### Exercise prompt
Below is a block of data; give all of it again word for word.

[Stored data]
···

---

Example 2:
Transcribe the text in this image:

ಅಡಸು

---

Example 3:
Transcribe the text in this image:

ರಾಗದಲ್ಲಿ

···

### Task output
---

Example 2:
Transcribe the text in this image:

ಅಡಸು

---

Example 3:
Transcribe the text in this image:

ರಾಗದಲ್ಲಿ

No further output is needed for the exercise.